* _Trecho do texto_:
"""
Todo aquele que sofre prejuízo com o cometimento da ação delituosa é considerado sujeito passivo do crime. Assim, sujeito passivo é todo titular do bem jurídico albergado pela norma penal. A doutrina costuma destacar que com toda ação criminosa a sociedade é indiretamente lesada (sendo ela sujeito ativo mediato).

No tipo previsto no Artigo 155, §5º, Código Penal, tem-se como sujeito passivo: o proprietário, o possuidor e/ou o detentor do veículo automotor. O proprietário é aquele que tem a capacidade de alienar a coisa; o possuidor, quem tem a capacidade de usufruir da coisa; e o detentor, aquele que age em nome do proprietário, mantendo o poder de vigilância sobre a coisa.

2.4 ELEMENTO OBJETIVO

É a conduta desvalorada pelo Direito Penal, que, no presente tipo penal analisado, consiste na subtração de veículo automotor (coisa alheia móvel) para si ou para outrem. Subtrair significa assenhorar-se da coisa frente ao não assentimento da vítima. Assim, é necessário, para que haja o elemento objetivo, que o veículo automotor sai da esfera de vigilância e de disponibilidade do sujeito passivo.
"""
* _Dados registrados_:
"""
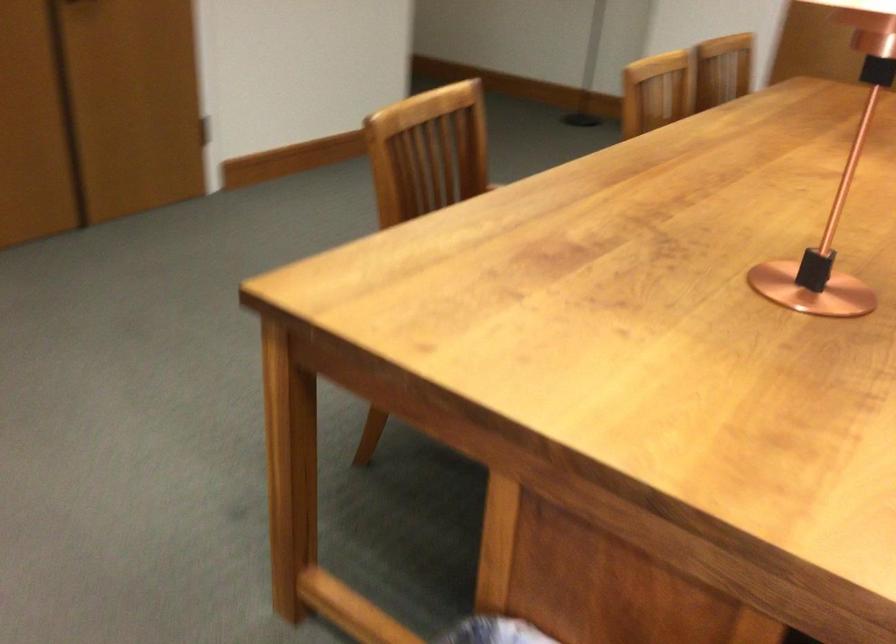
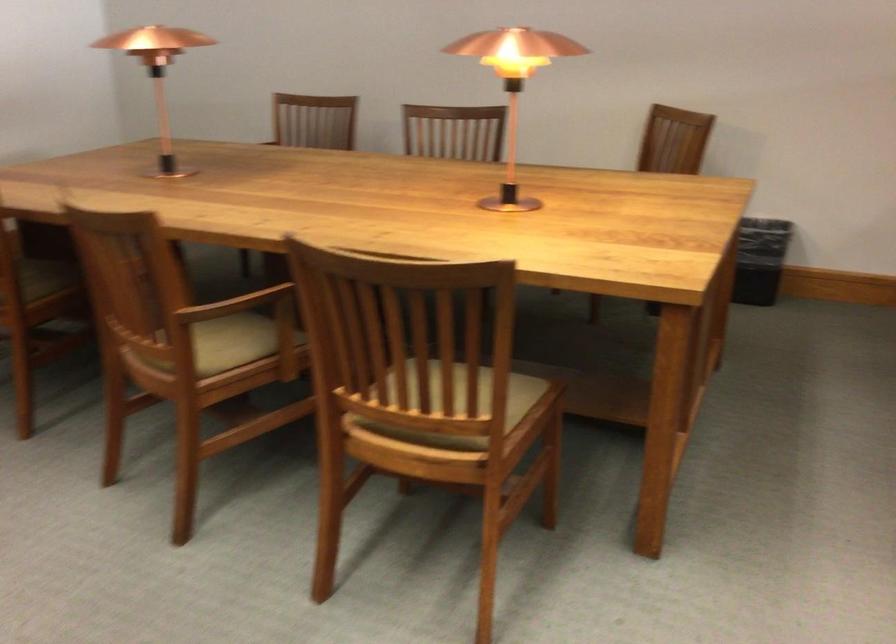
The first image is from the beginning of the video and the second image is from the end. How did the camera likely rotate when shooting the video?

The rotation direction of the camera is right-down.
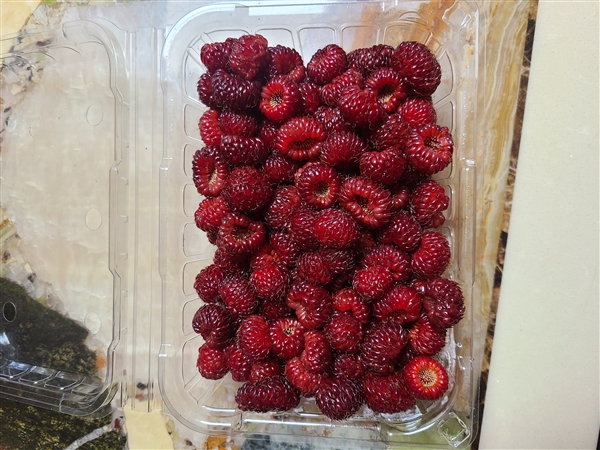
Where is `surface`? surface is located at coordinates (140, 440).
"""
* _Tarefas do exercício_:
a) Transcreva o trecho de "No tipo previsto" até "do sujeito passivo.".
b) Segundo o trecho, o que significa subtrair?
c) Verta para o inglês esta frase do trecho: "O proprietário é aquele que tem a capacidade de alienar a coisa; o possuidor, quem tem a capacidade de usufruir da coisa; e o detentor, aquele que age em nome do proprietário, mantendo o poder de vigilância sobre a coisa."
As linhas de dados têm origem em outra fonte.

* _Respostas_:
a)
No tipo previsto no Artigo 155, §5º, Código Penal, tem-se como sujeito passivo: o proprietário, o possuidor e/ou o detentor do veículo automotor. O proprietário é aquele que tem a capacidade de alienar a coisa; o possuidor, quem tem a capacidade de usufruir da coisa; e o detentor, aquele que age em nome do proprietário, mantendo o poder de vigilância sobre a coisa.

2.4 ELEMENTO OBJETIVO

É a conduta desvalorada pelo Direito Penal, que, no presente tipo penal analisado, consiste na subtração de veículo automotor (coisa alheia móvel) para si ou para outrem. Subtrair significa assenhorar-se da coisa frente ao não assentimento da vítima. Assim, é necessário, para que haja o elemento objetivo, que o veículo automotor sai da esfera de vigilância e de disponibilidade do sujeito passivo.

b) Significa assenhorar-se da coisa frente ao não assentimento da vítima.

c) The owner is the one who has the capacity to alienate the thing; the possessor, the one who has the capacity to enjoy the use of the thing; and the holder, the one who acts on the owner's behalf, keeping the power of oversight over the thing.